There must be a lot of solitary drinking going on behind closed doors in Scotland. But in happier times, folk bands would meet in Sandy Bell's to play as others drank their pints. I think random people with random folk instruments would just come together and play, too. 


11. Here is a double-decker bus. Edinburgh abounds in double-decker buses. 

12. Forrest Road turns onto the George IV Bridge, and then Candlemaker Row slopes down from the Bridge to the left. The George IV Bridge swoops over the Canongate below towards Bank Street. An engineer might understand what the original hills and valleys must have looked like once upon a time, but I can't get my mind around it. 


13. Here is the monument to Greyfriars Bobby, a semi-legendary Skye Terrier who allegedly sat on his master's grave for years and years in the nearby Greyfriars Kirkyard. 

Bobby looks rather shiner in this photo that he does in real life. Usually his whole head is golden from tourists rubbing him for good luck. Now just his nose is. 

The summer of 2020 was probably the first since World War II when crowds of tourists weren't constantly having their photos taken with ol' Bobby.

14. We were surprised to see that the Elephant House was closed.  B.A. said, however, that lately it has been entirely about Harry Potter. Elephant House bills itself as the Birthplace of H.P., Joanna R. having written some of the first book there to save on heating. 
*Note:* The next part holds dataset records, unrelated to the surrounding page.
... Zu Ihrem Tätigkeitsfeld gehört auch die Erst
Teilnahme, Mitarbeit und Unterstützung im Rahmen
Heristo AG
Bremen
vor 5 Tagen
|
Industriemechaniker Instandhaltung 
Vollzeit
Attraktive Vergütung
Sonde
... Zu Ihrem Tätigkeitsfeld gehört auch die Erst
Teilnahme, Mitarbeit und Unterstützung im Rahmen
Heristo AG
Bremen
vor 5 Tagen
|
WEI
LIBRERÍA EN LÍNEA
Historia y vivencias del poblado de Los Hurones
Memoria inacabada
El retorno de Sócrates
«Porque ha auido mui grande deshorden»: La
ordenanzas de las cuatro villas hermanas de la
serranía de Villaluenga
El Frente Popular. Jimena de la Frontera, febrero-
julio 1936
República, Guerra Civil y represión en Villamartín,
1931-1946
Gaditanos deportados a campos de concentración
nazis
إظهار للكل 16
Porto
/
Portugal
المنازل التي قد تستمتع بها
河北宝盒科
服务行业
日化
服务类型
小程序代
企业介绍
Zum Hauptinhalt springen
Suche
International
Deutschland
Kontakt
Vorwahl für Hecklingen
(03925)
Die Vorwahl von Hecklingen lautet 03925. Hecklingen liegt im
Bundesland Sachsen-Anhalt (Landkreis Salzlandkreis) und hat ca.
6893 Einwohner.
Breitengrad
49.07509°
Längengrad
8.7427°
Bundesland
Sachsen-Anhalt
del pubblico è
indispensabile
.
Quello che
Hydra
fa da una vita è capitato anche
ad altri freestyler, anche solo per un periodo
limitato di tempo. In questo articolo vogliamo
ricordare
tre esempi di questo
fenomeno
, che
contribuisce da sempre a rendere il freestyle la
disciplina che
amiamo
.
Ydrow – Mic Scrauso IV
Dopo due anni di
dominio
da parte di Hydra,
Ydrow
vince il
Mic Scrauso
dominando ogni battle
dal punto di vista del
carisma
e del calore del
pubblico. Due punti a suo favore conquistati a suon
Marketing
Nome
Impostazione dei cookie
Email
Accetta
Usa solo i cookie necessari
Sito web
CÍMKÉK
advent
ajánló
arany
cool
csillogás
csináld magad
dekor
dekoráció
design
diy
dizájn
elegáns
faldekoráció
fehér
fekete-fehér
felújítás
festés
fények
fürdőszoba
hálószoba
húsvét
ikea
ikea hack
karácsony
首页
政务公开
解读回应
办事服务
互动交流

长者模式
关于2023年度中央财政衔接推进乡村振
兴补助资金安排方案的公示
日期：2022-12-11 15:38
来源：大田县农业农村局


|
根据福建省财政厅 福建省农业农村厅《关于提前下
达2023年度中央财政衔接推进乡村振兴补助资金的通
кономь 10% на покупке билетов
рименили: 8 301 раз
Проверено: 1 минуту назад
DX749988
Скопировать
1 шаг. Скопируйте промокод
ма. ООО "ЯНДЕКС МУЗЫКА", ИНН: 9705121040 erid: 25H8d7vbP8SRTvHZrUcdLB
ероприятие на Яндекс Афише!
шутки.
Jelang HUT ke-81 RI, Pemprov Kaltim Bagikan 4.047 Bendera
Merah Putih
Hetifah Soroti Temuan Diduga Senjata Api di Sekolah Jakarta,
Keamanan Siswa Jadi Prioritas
When B.A. went there regularly, it was still largely committed to elephants, not touristy, and a nice place for him to drink pots of leaf tea. The National Library used not to have a caf, so he would sit there on his break, drinking tea, eating tiffin and looking at the amazing views from the back windows. 

He once wrote a haiku there, too: 

Pale golden lapsang
In my cup; on the Castle
Pale golden sunlight. 

 

15. This is to remind us that George IV Bridge is a bridge. Vittoria, on the right, is an old-fashioned Edinburgh Italian restaurant. B.A. and I once gave a Chair of Moral Philosophy Professor of Analytic Philosophy and Logic supper there. He was a very charming and entertaining guest, as you might expect the current successor of Adam Smith to be.  (Correction thanks to B.A.)

16. This delightful Victorian architectural mess is the Central Library. I adore it. I have spent long hours browsing its extensive language section and, across the floor of the main room, the Agatha Christies. I have also taken out several volumes on making cider, raising chickens and any number of other interesting things.

The Central Library has several floors, including one dedicated to Scottish Stuff and one to Art. 

17. Attached to the Central Library is a building housing the Central Children's Library. I sneak in there to take out Rosemary Sutcliffe books. 

 


18. And here is a shot from the other side of the street of the Cowgate below. But now we are about to cross the street and toddle down the Bow to look at Walker Slater's, and you have seen this already recently. 

Thus I will end this entry, and put in some photos of the next stage of our walk tomorrow.